You mean default is that there sould be an suhosin.ini file? But why I have no suhosin.ini at all as default? Could you post youre default suhosin.ini?

mark@hosting03:/etc/php5/apache2/conf.d$ cat suhosin.ini
; configuration for php suhosin module
extension=suhosin.so

;;;;;;;;;;;;;;;;;;;
; Module Settings ;
;;;;;;;;;;;;;;;;;;;
; the following values are the internal default settings and set implicit
; feel free to modify to your needs

[suhosin]
; Logging Configuration
;suhosin.log.syslog.facility = 9
;suhosin.log.syslog.priority = 1
;suhosin.log.script = 0
;suhosin.log.phpscript = 0
;suhosin.log.script.name =
;suhosin.log.phpscript.name =
;suhosin.log.use-x-forwarded-for = off

; Executor Options
;suhosin.executor.max_depth = 0
;suhosin.executor.include.max_traversal = 0
;suhosin.executor.include.whitelist =
;suhosin.executor.include.blacklist =
;suhosin.executor.func.whitelist =
;suhosin.executor.func.blacklist =
;suhosin.executor.eval.whitelist =
;suhosin.executor.eval.blacklist =
;suhosin.executor.disable_emodifier = off
;suhosin.executor.allow_symlink = off

; Misc Options
;suhosin.simulation = off
;suhosin.apc_bug_workaround = off
suhosin.sql.bailout_on_error = off
;suhosin.sql.user_prefix =
;suhosin.sql.user_postfix =
;suhosin.multiheader = off
;suhosin.mail.protect = 0
;suhosin.memory_limit = 0

; Transparent Encryption Options
;suhosin.session.encrypt = on
;suhosin.session.cryptkey =
;suhosin.session.cryptua = on
;suhosin.session.cryptdocroot = on
;suhosin.session.cryptraddr = 0
;suhosin.session.checkraddr = 0
;suhosin.cookie.encrypt = on
;suhosin.cookie.cryptkey =
;suhosin.cookie.cryptua = on
;suhosin.cookie.cryptdocroot = on
;suhosin.cookie.cryptraddr = 0
;suhosin.cookie.checkraddr = 0
;suhosin.cookie.cryptlist =
;suhosin.cookie.plainlist =

; Filtering Options
;suhosin.filter.action =
;suhosin.cookie.max_array_depth = 100
;suhosin.cookie.max_array_index_length = 64
;suhosin.cookie.max_name_length = 64
;suhosin.cookie.max_totalname_length = 256
;suhosin.cookie.max_value_length = 10000
;suhosin.cookie.max_vars = 100
;suhosin.cookie.disallow_nul = on
;suhosin.get.max_array_depth = 50
;suhosin.get.max_array_index_length = 64
;suhosin.get.max_name_length = 64
;suhosin.get.max_totalname_length = 256
;suhosin.get.max_value_length = 512
;suhosin.get.max_vars = 100
;suhosin.get.disallow_nul = on
;suhosin.post.max_array_depth = 100
suhosin.post.max_array_index_length = 128
;suhosin.post.max_name_length = 64
suhosin.post.max_totalname_length = 512
;suhosin.post.max_value_length = 65000
suhosin.post.max_vars = 400
;suhosin.post.disallow_nul = on
;suhosin.request.max_array_depth = 100
suhosin.request.max_array_index_length = 128
suhosin.request.max_totalname_length = 512
;suhosin.request.max_value_length = 65000
suhosin.request.max_vars = 400
;suhosin.request.max_varname_length = 64
;suhosin.request.disallow_nul = on
;suhosin.upload.max_uploads = 25
;suhosin.upload.disallow_elf = on
;suhosin.upload.disallow_binary = off
;suhosin.upload.remove_binary = off
;suhosin.upload.verification_script =
;suhosin.session.max_id_length = 128

I'm still woundering abaout this log:

PHP Startup: Unable to load dynamic library '/usr/lib/php5/20060613+lfs/suhosin.so'

I've not installed the suhosin extension.
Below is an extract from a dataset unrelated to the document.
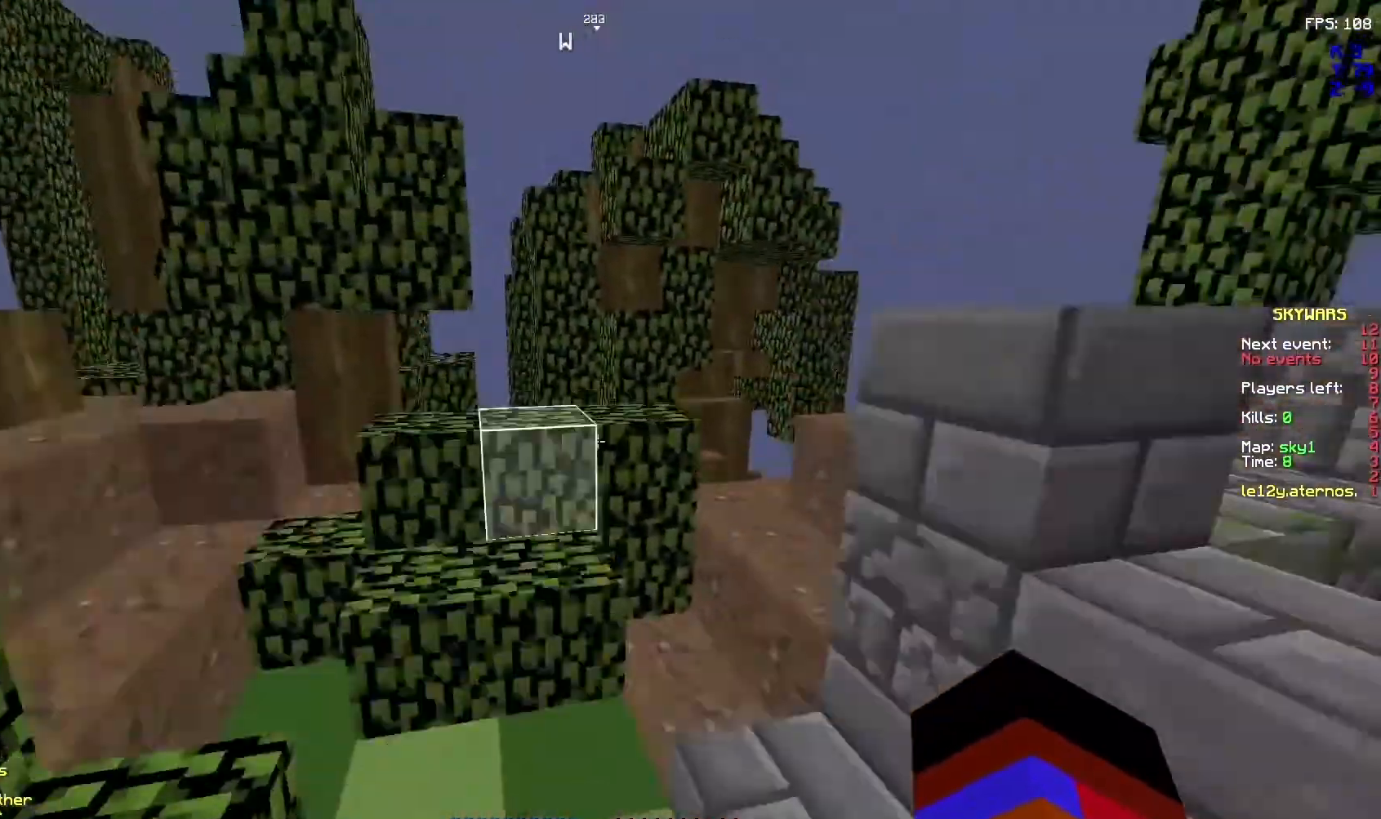
{"keys": ["z"], "mouse": [], "events": [[267, "space", "up"]]}
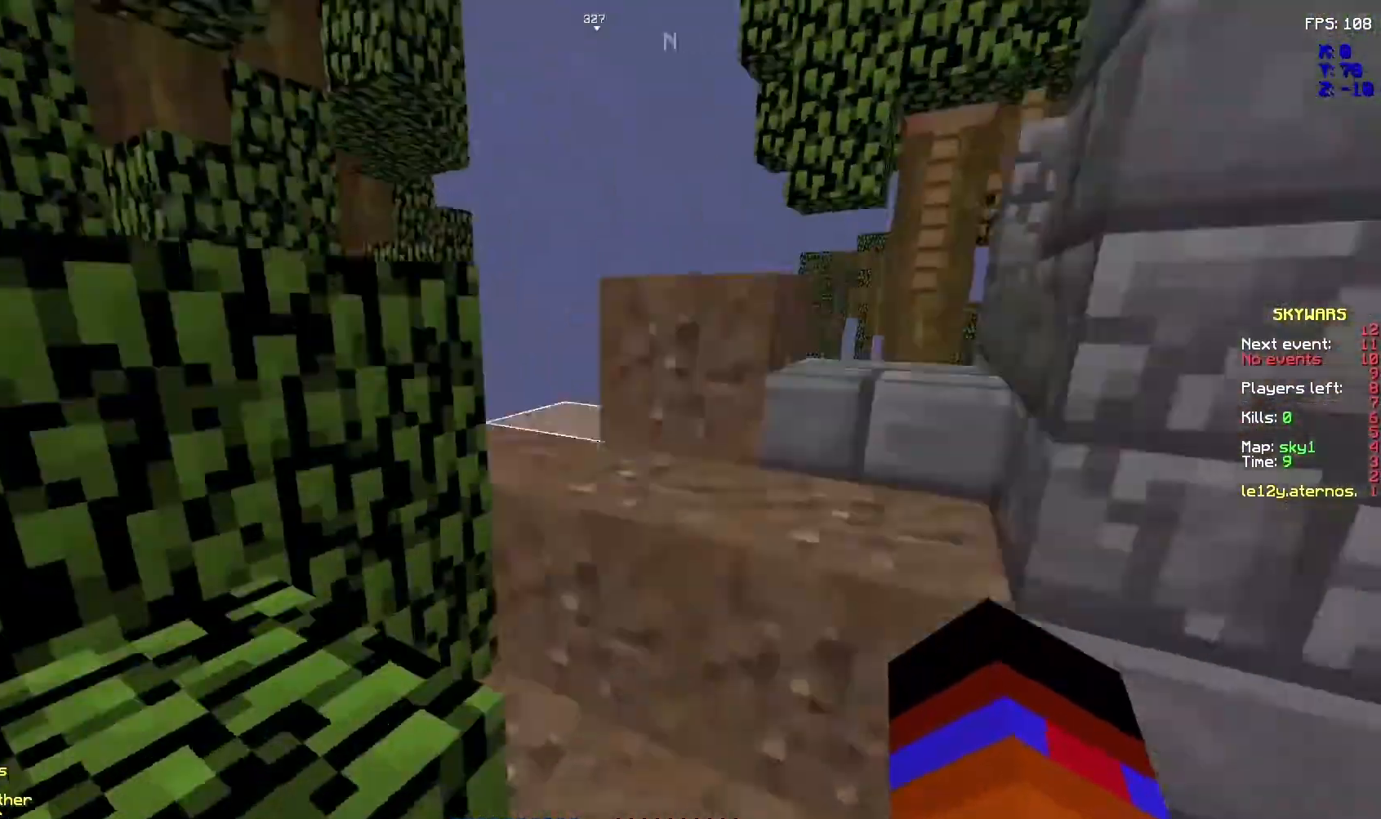
{"keys": ["z"], "mouse": [], "events": [[33, "space", "down"], [367, "space", "up"]]}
But do I have to do it or could I leave it? I mean is the missing suhosin realy an error that crashes the server?

Just an idea - check to see what version of phpmyadmin you are running, because an exploit was released for it and lots of people have been using it. I myself was affected, and it shutdown my ispconfig control panel. Other services were not affected though.